I feel peace a bit more; over the days.

Saturday 12/14/24

In meditation nothing happened other than in two meditations there were large lights passing by me, to and fro.

1/3/25 Leg surgery: finally

The Women in White January 8th, 2025k

My meditations have been intermittent in recent weeks. It’s hard to make any effort at this. When I got to F27 I’m not consolidating. After more attempts at that I moved on to my SP27.

Consolidating on the portico, standing before my SP27 doorway, I made a greater effort at apprehending my facility.

Then from behind me on my right I felt someone approaching. This figure came to stand on my right. It was the woman in white I’ve been encountering here of late.

Now I could reconfirm she is distinctly different from those of the Planning Guild. This figure was my height and resembled a human woman of strong medium build.

I was not intending to approach my SP27 because I did not have enough apprehension of it to be convinced I was here. Then this woman took my hand and said, “Come with me”,

She led me toward my SP door as I straggled behind her. She pressed open the door and entered. I followed. She went to sit in the chair that is opposite my SP window. I walked past her dubious any of this was authentic.

She sat down in the chair that faced the window. I went to the head of my table.

I asked a number of times who she was but did not get an answer. This only strengthened my disbelief she was here.

Suddenly a dragon glided past my window and there was a shimmer of reality looking out the window. After a moment the woman got up and walked out my door, so I got up to follow her outside.

When I got outside I saw the dragon, which was huge, perched on the buttress shoulder of my portico with its head bowed down low. The woman stood next to it with her hand on its nose.

I looked at the two with some wonder and she said to me, “You did not think it is only you the dragons wish to be with”? I remained unresponsive.

After a moment the dragon turned downward over its right shoulder diving down and glided away.

I walked away and left.

————

Bald Eagle Returns (1/10/2025)

While outside this morning checking on the birds I saw a bald eagle approaching from the southeast.

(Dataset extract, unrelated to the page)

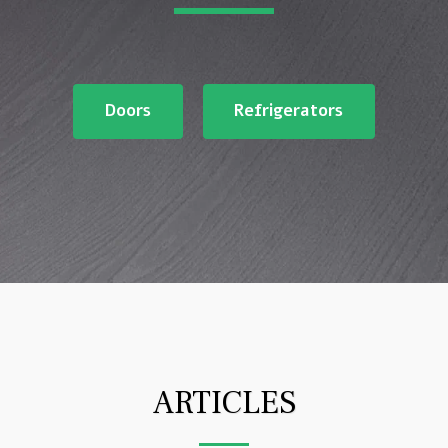
Doors
Refrigerators
ARTICLES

It flew past and went to rest in a large cottonwood near me. Stayed no more than 10 minutes. Is this another beginning of some phase?

Saturday 1/11/25

Go to TMI Starlines 1, see what happens?

1/13/25 Getting in shape

Focus 42 meditation; hoping to get in shape for Starlines this weekend.

Along the way, getting nowhere. Then was that Tellaidian? My mind is just not up to this.

F42. I entered my suite and…. I’m here?

It’s faint but, I’m here in my old suite. It felt so good, but then my mind is just not with it. Why can’t I focus?

After a time I open the memory room door and there was an expanse. I could feel it.

I close the door and back in the suite the same mental malfunction. Reopen the memory door and there it was again… an expanse before me. But I’m not ready for this. I don’t have any questions and close the door.

Spent some time in my suite loosely in touch with it. Eventually I go back.